Art is the visible corollary to whatever’s happening in the street -- that’s its job. Bernie’s popularity represents an awakening of a new conception of self and community, an immensely apparent transformation since he’s been saying the same stuff for years and no one took him seriously, at all, until just recently. That’s the point in a lot of ways -- it wasn’t him who changed.
The corporations who provide ‘the news’ have for years attempted to make even the word ‘socialism’ unthinkable, have suggested that labor unions are obsolete, and have trivialized the notion of art behind wrinkled knowing smiles when ‘sixty minutes’ visits some art brothel for millionaires way back east somewhere. They’re not changing either, but the audience is beginning to hear the siren call of their own self interest, to want healthy choices at lunchtime, and lately to discover an interest in art which expresses what they themselves feel and think.
The notion whose time has come doesn’t rebel against the previous regime and beat it down. It bursts through it, supersedes it, and becomes the new normal, or at least bends community consciousness in a new direction. This community, and probably many like it, is on the verge of taking an interest in regionally produced visual art, as in looking, seeing, and owning, just as it also begins to reassess the meaning of citizenship -- it comes as a package is the claim we're making.

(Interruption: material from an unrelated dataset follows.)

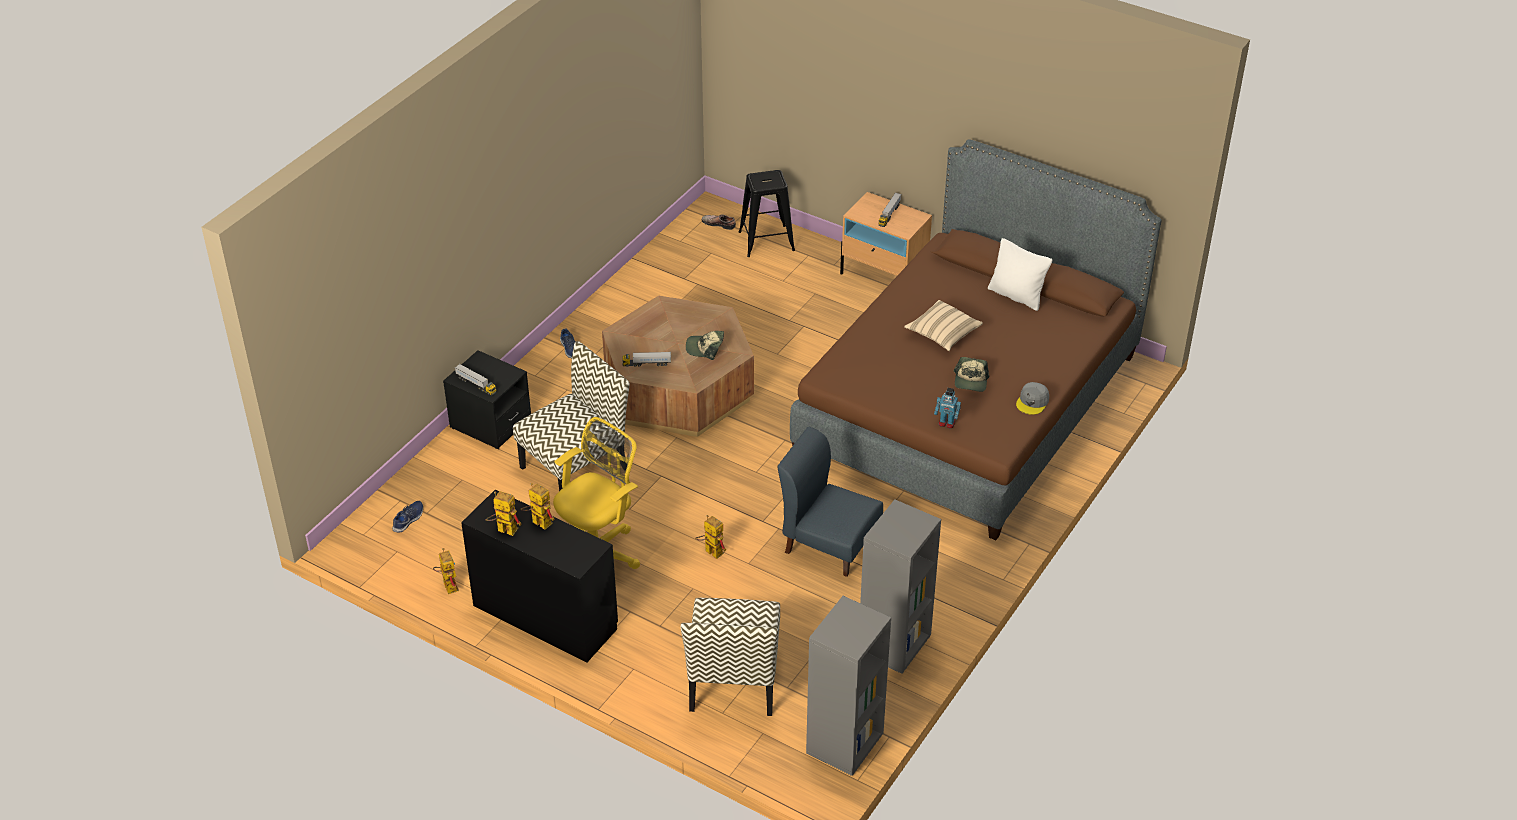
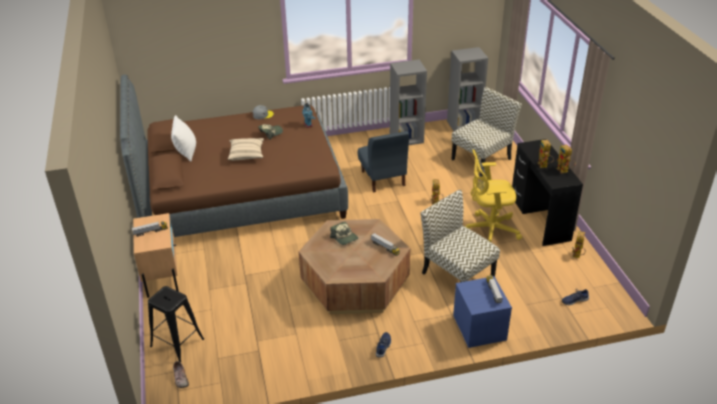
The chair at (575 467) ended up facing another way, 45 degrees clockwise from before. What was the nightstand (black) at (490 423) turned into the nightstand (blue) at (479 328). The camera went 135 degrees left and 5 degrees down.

The peer group review panel granting public funds and prestige to their own like-minded won’t go away, or maybe it will, but that’s not important. A curiosity about art that’s been around for a long time is awakening in one person after another, and suddenly galleries fill with afternoon strollers looking at art -- wondering if it’s any good, if it’s worth the price, if it might be nice to take some home. What this has to do with Bernie and his politics can only be shown with quantum formula as yet unrevealed, but that they’re related is plain to see.